To which Gene-Jean, or its friend, replies: “Isn’t that a little hetero-normative?”
Dad laughs, a little uncomfortably, but Gene-Jean is polite and wide-eyed, even courteous. Away from home, Gene-Jean has absorbed a pure diet of gender-liberty and net-zero emissions. No contrary opinions are allowed in her cult. She is the post-Christian version of a crusading 19th century pietist. Instead of wiping out lust with graham crackers, she is fighting social injustice with a “teaching moment” for her own backward family members.
“I don’t mean to be disrespectful,” Gene-Jean says, with genuine concern, “but it’s questions like that—the assumption of heterosexual attraction—that leaves queer people with no option but suicide.”
Dad, having now inspired mass-suicide, feels mom’s hand on his arm under the table. It’s the “let this one go” grasp. Mom is begging dad, silently, not to engage.
Many times, the conservative, privacy-loving family allows Gene-Jean to go on for hours, uninterrupted, giving her antiChrist version of the Sermon on the Mount, simply to buy the peace, and their continued privacy, because everyone knows, certainly mom and dad, that Gene-Jean’s army, away from home, is powerful—if not in numbers then in sheer volume. Who really wants to upset someone on an Antifa jihad?
We kid ourselves with excuses:.
- “Look, I work for the county, and I’m one of the few conservatives there, so I want to remain a voice with influence, even though—uh, on this occasion—I’m not going to use my voice. I can see this conversation being posted on the internet.”
- “The most important thing is keeping the family together, even if we disagree, and that means me being silent, so that our disagreements don’t end up on Facebook.”
- “I’m in a very public business and I can see the Instagram crusade against me right now.”
Sometimes we go down without a fight, and who ends up winning that fight? The one who fought, of course. Gene-Jean. Gene-Jean was seen to have had such a compelling argument, no one dared confront it. The conservative, Christian family thought they were being polite, but they were confirming for Gene-Jean their surrender to the superior ideas of the academy and the city. “My parents really must have been separatist wackos, because they were too afraid to even speak to Gene-Jean.” Gene-Jean, like a virus, infects every cell in the family.

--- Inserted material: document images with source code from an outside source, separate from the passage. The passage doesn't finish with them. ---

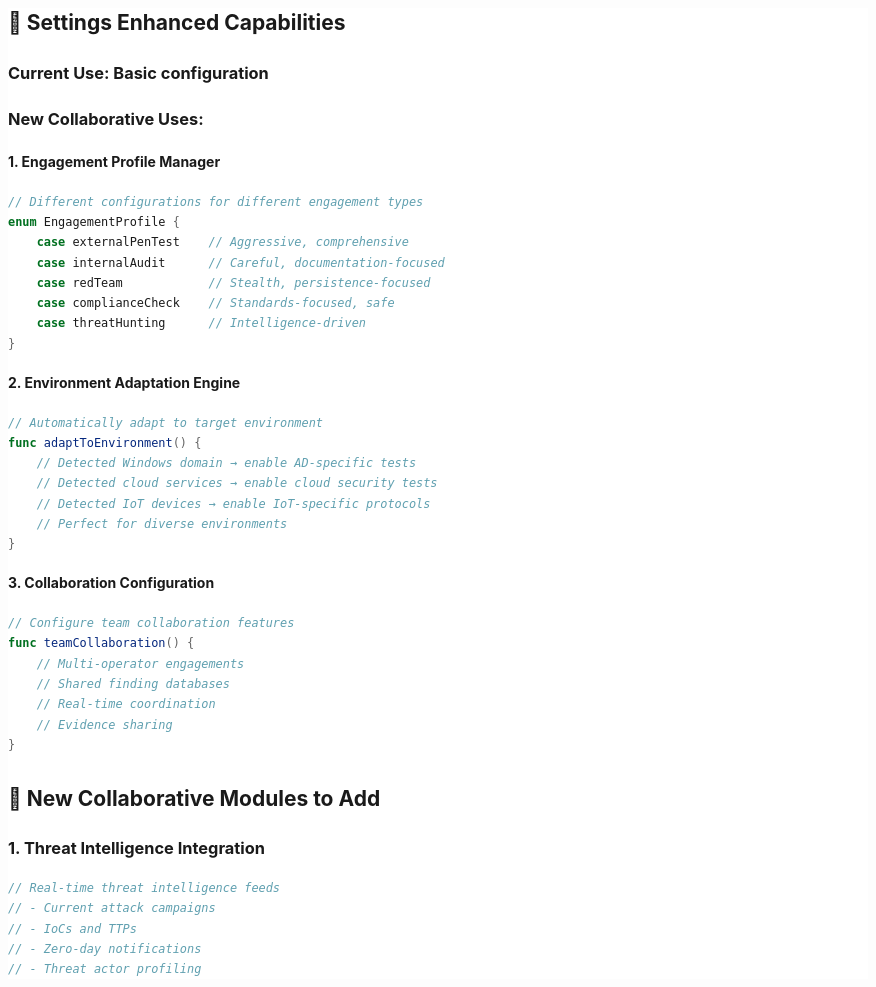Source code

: ## 🔧 Settings Enhanced Capabilities

### **Current Use:** Basic configuration
### **New Collaborative Uses:**

#### 1. **Engagement Profile Manager**
```swift
// Different configurations for different engagement types
enum EngagementProfile {
    case externalPenTest    // Aggressive, comprehensive
    case internalAudit      // Careful, documentation-focused
    case redTeam            // Stealth, persistence-focused
    case complianceCheck    // Standards-focused, safe
    case threatHunting      // Intelligence-driven
}
```

#### 2. **Environment Adaptation Engine**
```swift
// Automatically adapt to target environment
func adaptToEnvironment() {
    // Detected Windows domain → enable AD-specific tests
    // Detected cloud services → enable cloud security tests
    // Detected IoT devices → enable IoT-specific protocols
    // Perfect for diverse environments
}
```

#### 3. **Collaboration Configuration**
```swift
// Configure team collaboration features
func teamCollaboration() {
    // Multi-operator engagements
    // Shared finding databases
    // Real-time coordination
    // Evidence sharing
}
```

## 🚀 New Collaborative Modules to Add

### **1. Threat Intelligence Integration**
```swift
// Real-time threat intelligence feeds
// - Current attack campaigns
// - IoCs and TTPs
// - Zero-day notifications
// - Threat actor profiling
```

A few years later, you see Gene-Jean’s little brother sporting a hammer and sickle on his Instagram profile.
Division is Healthy Stuff
A few of my own children have begged me to stop writing altogether, to forfeit all social media presence. They usually appeal to my wife to make the petition. My wife knows me better, and I’m left to wonder whether they take me for an embarrassing fool, or a truthful, if convicting voice—or something between the two. One of them sought “Christian” family counseling, and the result included the advice to “seek distance.” You know the verse: “If your brother sins against you, seek some distance. Avoid all family functions.” No?
As parents, as seniors, as the older, theoretically wiser generation, we can’t simply wish to be liked. We need to risk being hated. We need to risk very difficult conversations. That’s part of our job description, even if it means being scorned publicly. I’ve lived in this scorn for sometime, and guess what? The water’s lovely. I know where I stand with people. I know where my friends, and where my enemies, really live—and I have this consolation from the God-man himself: “I come not to bring peace, but a sword.”